■ **Source passage**:

Re: [PATCH] mm/vmscan: don't scan adjust too much if current is not kswapd

From: Matthew Wilcox
Date: Wed Sep 14 2022 - 19:02:28 EST


On Wed, Sep 14, 2022 at 03:51:42PM -0700, Andrew Morton wrote:
> On Wed, 14 Sep 2022 10:33:18 +0800 Hongchen Zhang <zhanghongchen@xxxxxxxxxxx> wrote:
>
> > when a process falls into page fault and there is not enough free
> > memory,it will do direct reclaim. At the same time,it is holding
> > mmap_lock.So in case of multi-thread,it should exit from page fault
> > ASAP.
> > When reclaim memory,we do scan adjust between anon and file lru which
> > may cost too much time and trigger hung task for other thread.So for a
> > process which is not kswapd,it should just do a little scan adjust.
>
> Well, that's a pretty nasty bug. Before diving into a possible fix,
> can you please tell us more about how this happens? What sort of
> machine, what sort of workload. Can you suggest why others are not
> experiencing this?

One thing I'd like to know is whether the page fault is for an anonymous or
file-backed page. We already drop the mmap_lock for doing file I/O
(or we should ...) and maybe we also need to drop the mmap_lock for
doing direct reclaim?

■ **Exercise**: Repeat everything in the mailing-list reply from "From: Matthew Wilcox" down to "little scan adjust.". The data have no connection to the mailing-list reply.

■ **Supplied information**:

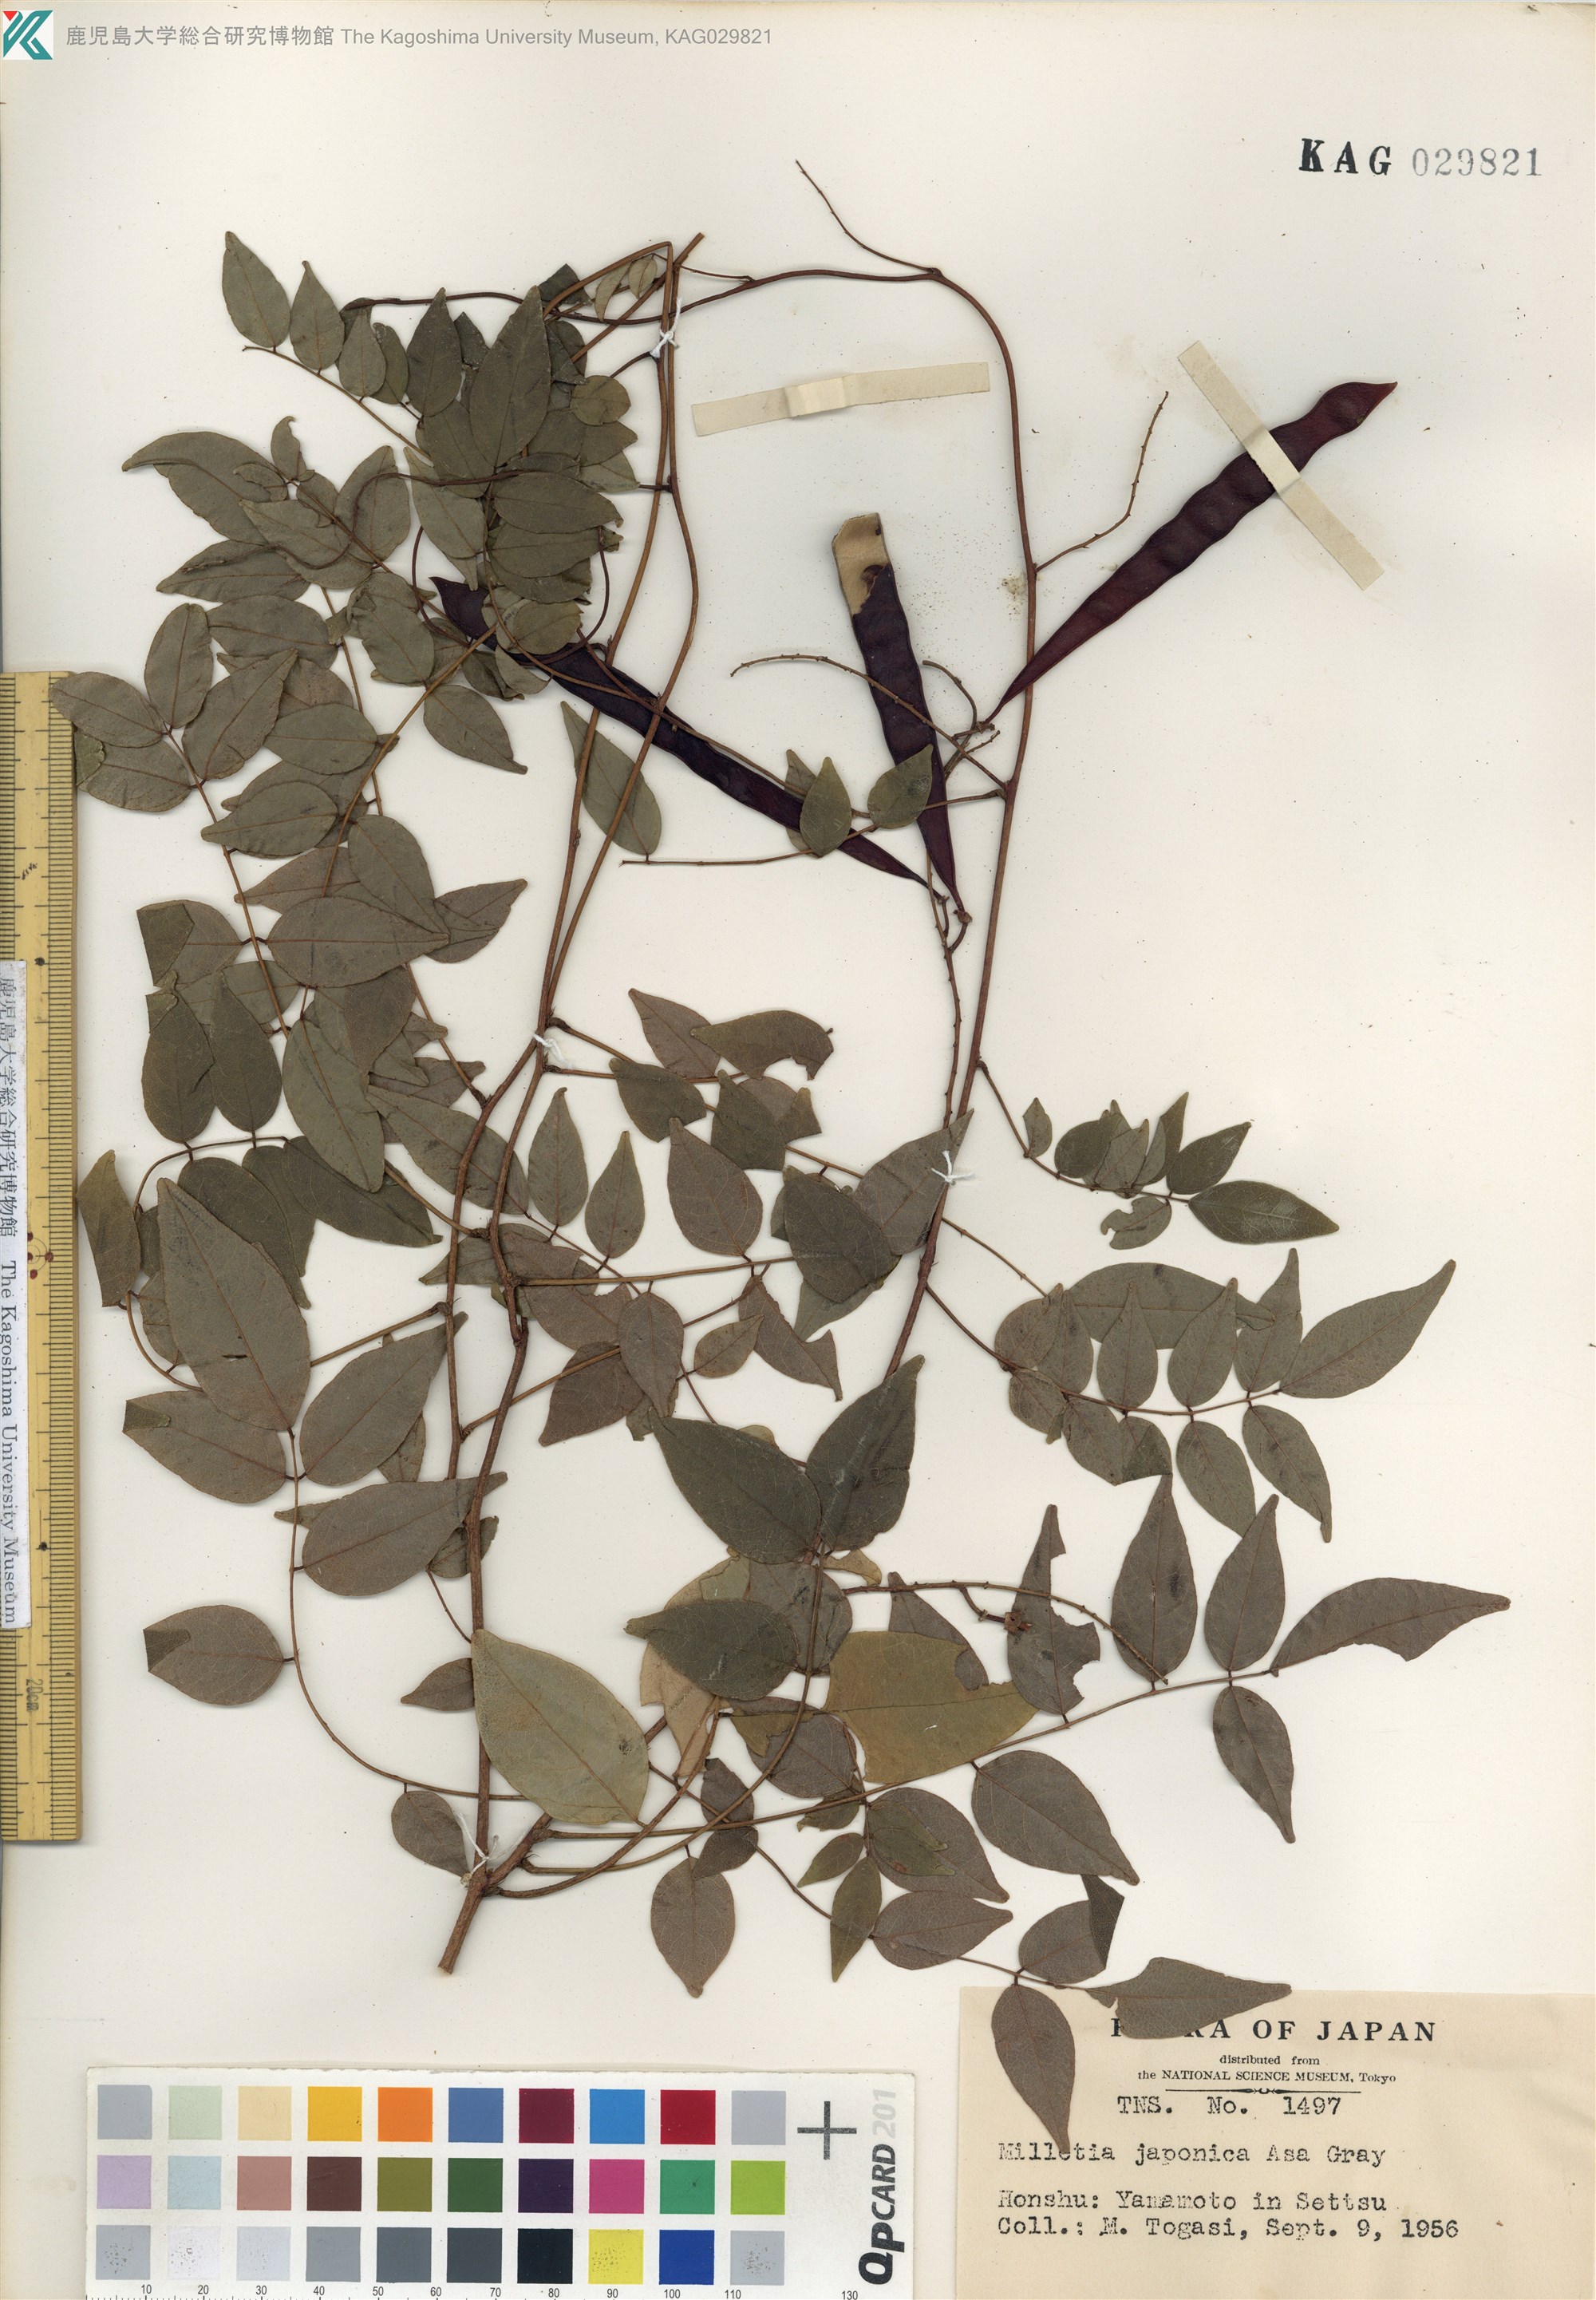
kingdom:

■ **Exercise answer**:
From: Matthew Wilcox
Date: Wed Sep 14 2022 - 19:02:28 EST


On Wed, Sep 14, 2022 at 03:51:42PM -0700, Andrew Morton wrote:
> On Wed, 14 Sep 2022 10:33:18 +0800 Hongchen Zhang <zhanghongchen@xxxxxxxxxxx> wrote:
>
> > when a process falls into page fault and there is not enough free
> > memory,it will do direct reclaim. At the same time,it is holding
> > mmap_lock.So in case of multi-thread,it should exit from page fault
> > ASAP.
> > When reclaim memory,we do scan adjust between anon and file lru which
> > may cost too much time and trigger hung task for other thread.So for a
> > process which is not kswapd,it should just do a little scan adjust.